Schettler also said he doesn't have specific goals beyond furthering what the board has already done.

"I have nothing against what's happening in Carroll County," he said. "As far as being on the board, I don't want to change things; I want to be a member to continue the good things the county has been doing."

Schettler said he doesn't know Kanne well but thinks his own background and family connections would serve him on the board.

"I would have to say I feel I'm a better candidate," Schettler said.

Nieland, a farmer who lives outside of Breda, served two terms as a supervisor and said that as he approaches semi-retirement, eight years on the board is enough.

"I made the comment when I ran for office that I do believe in term limits," he said. "I believe that from the local level to the federal government, there should be term limits in office. I said that, so I'm sticking to what I said."

Nieland said he is proud of the supervisors' work with a tight budget and its ability to lower property taxes and levy rates for taxpayers while still maintaining the county's services.
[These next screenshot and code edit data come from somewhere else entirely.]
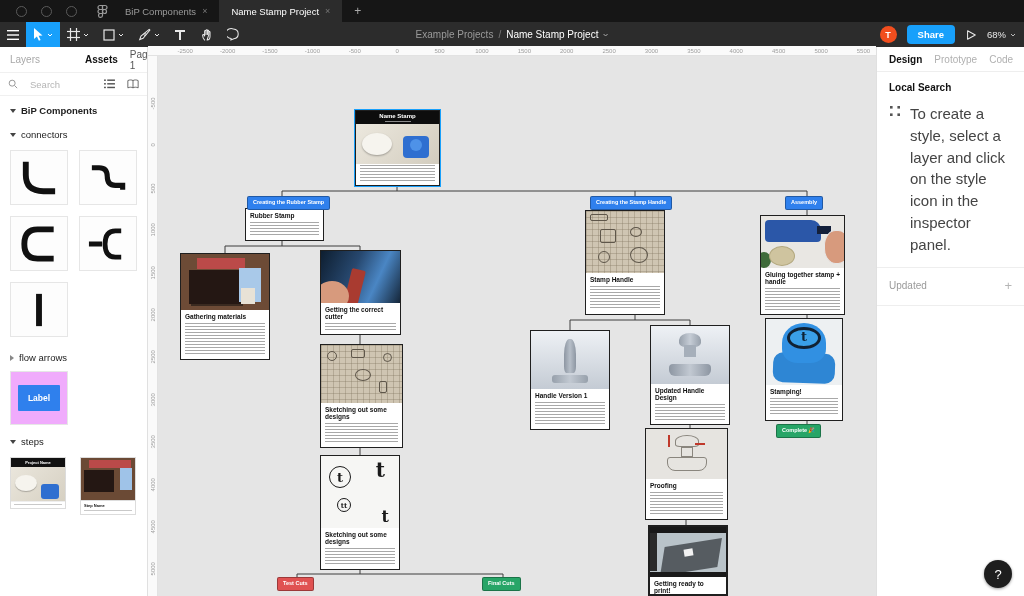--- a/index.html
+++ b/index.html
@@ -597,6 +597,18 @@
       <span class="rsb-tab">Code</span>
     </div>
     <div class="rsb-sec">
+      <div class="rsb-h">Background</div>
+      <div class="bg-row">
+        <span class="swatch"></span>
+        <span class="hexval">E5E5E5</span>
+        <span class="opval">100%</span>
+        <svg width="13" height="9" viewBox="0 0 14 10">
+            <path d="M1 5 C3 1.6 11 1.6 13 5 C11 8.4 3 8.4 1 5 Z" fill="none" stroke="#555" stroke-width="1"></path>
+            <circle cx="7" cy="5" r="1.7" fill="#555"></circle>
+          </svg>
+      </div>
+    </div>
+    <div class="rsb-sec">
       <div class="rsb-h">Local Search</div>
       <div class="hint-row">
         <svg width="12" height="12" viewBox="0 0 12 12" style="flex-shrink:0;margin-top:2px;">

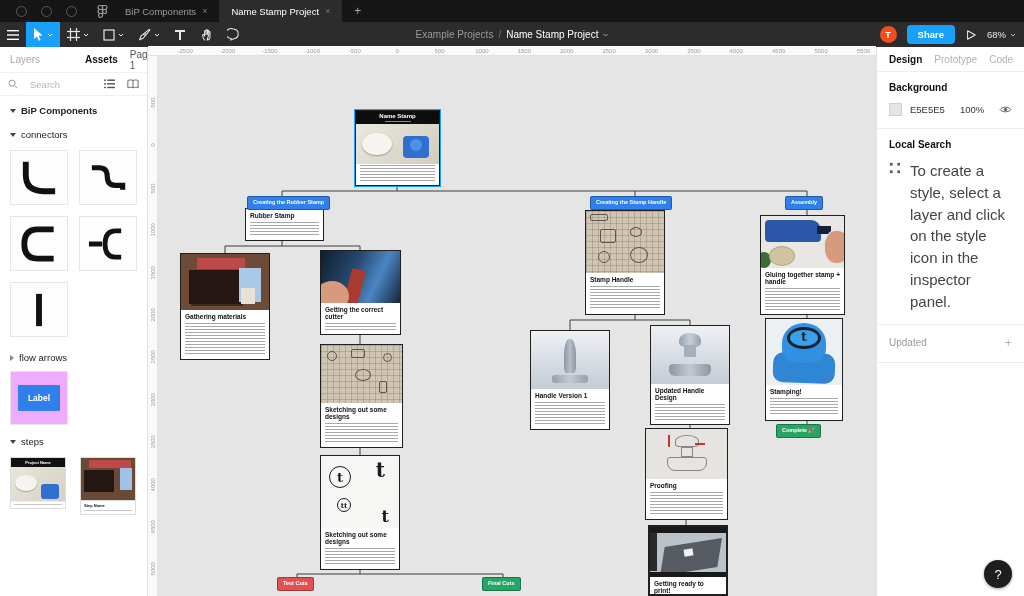--- a/index.html
+++ b/index.html
@@ -54,7 +54,7 @@
   .thumb-grid { display:grid; grid-template-columns:58px 58px; gap:11px; padding:6px 10px; }
   .thumb { width:58px; height:55px; background:#fdfdfd; border:1px solid #e6e6e6; display:flex;
     align-items:center; justify-content:center; }
-  .label-thumb { width:58px; height:54px; margin:4px 0 2px 10px; background:#f0abfc; border:1px solid #e6e6e6;
+  .label-thumb { width:58px; height:80px; margin:4px 0 2px 10px; background:#fca5a5; border:1px solid #e6e6e6;
     display:flex; align-items:center; justify-content:center; }
   .label-chip { background:var(--label_blue,#2f80ed); color:#fff; font-weight:bold; font-size:8.5px;
     padding:8px 10px; border-radius:1px; }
"I'm impressed with the way the board works as a team," he said. "We sometimes agree to disagree, but we get things done. We never had issues that dragged on for more than a week or two. We worked very well as a team, and I'm proud of that."

His replacement needs to avoid joining the board with a personal agenda, to have an open mind - and "to have big ears and be willing to listen," Nieland said.
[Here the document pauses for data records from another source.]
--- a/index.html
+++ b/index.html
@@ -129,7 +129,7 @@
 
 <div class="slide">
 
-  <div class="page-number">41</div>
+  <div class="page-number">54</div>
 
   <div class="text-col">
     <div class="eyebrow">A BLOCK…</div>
"Either one, Don or Dean, will do a great job," he said. "They've been around the county for a long time. They know as many people, if not more, as I do. They know the families and the histories of different people. I'm confident they'd do a great job."

The 4th District seat on the board is open as well; its current holder, Marty Danzer, a Democrat, is running unopposed for re-election in the primary election. The district includes Glidden, Dedham, Coon Rapids and Ralston.
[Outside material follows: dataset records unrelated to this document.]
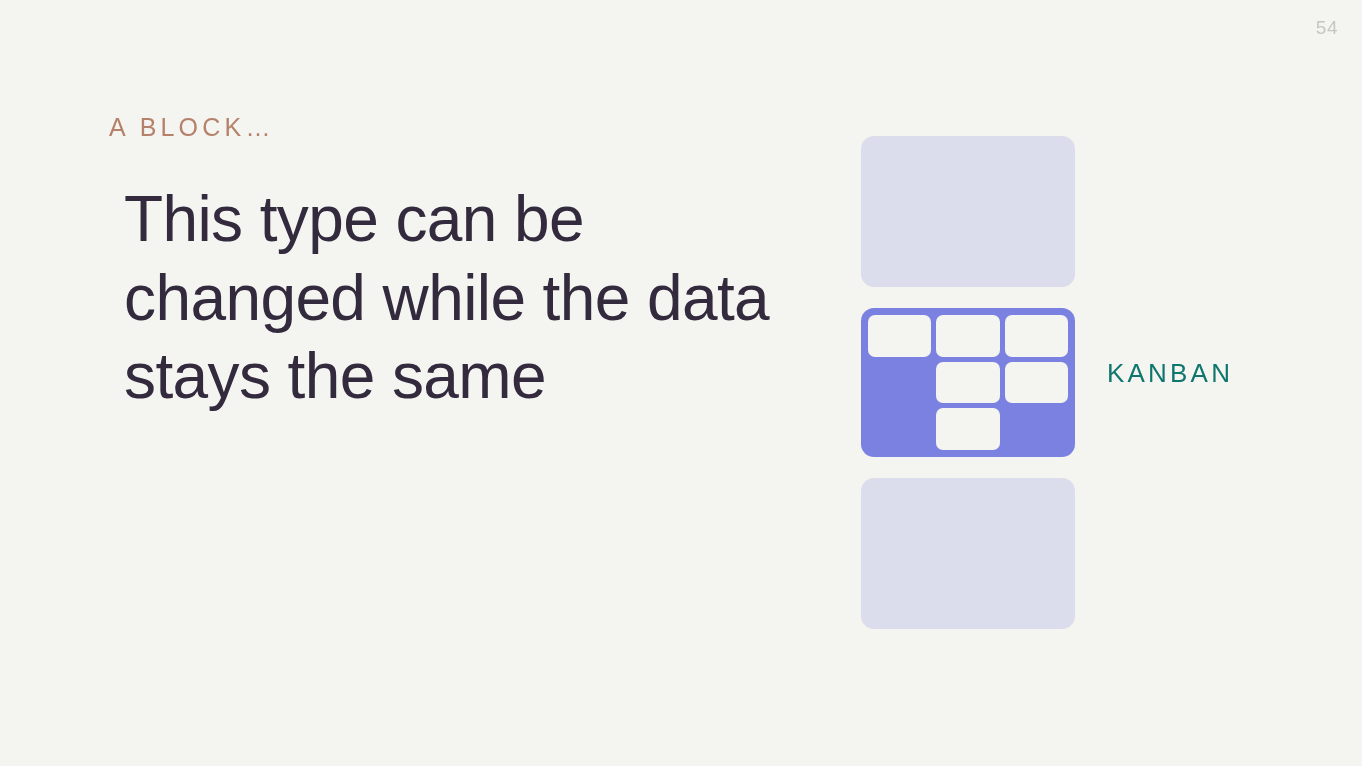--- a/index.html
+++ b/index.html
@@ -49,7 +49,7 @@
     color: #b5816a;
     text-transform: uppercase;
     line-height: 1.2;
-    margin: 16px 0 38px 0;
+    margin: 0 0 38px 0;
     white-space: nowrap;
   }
Danzer, who has a corn, soybean and cattle farm operation southeast of Carroll, has served on the board for 12 years and wants to continue the work he has helped accomplish during his three terms. He added that his years of experience on the board will help with budget decisions that need to be made in the future.

"A lot of what we deal with anymore is handed down by state funding," he said. "You just take things as they come along. You have to come up with creative ways to deal with what you have when it comes down to local issues as far as funding."

The primary election is June 3. County residents can vote for any of the supervisors on the ballot, regardless of the districts in which they live.

No Republicans have filed to run for either open district's seat. Although the deadline to file was in March, an interested candidate can still campaign for write-in votes - about 100 would earn that person a spot on the ballot for November's general election, Carroll County Republican Chairman Craig Williams of Manning said. That number changes based on past elections. County delegates can also join together for a convention after the primary election to nominate a candidate for the November ballot.

This is far from the first time that both parties weren't represented for a position on the ballot, he said.

"Unfortunately, it's very common," Williams said. "It's difficult to get people to want to run for office."

And they should want to, he added:

"The people who run the supervisors office have a much better say in what happens in this county than the president of the United States."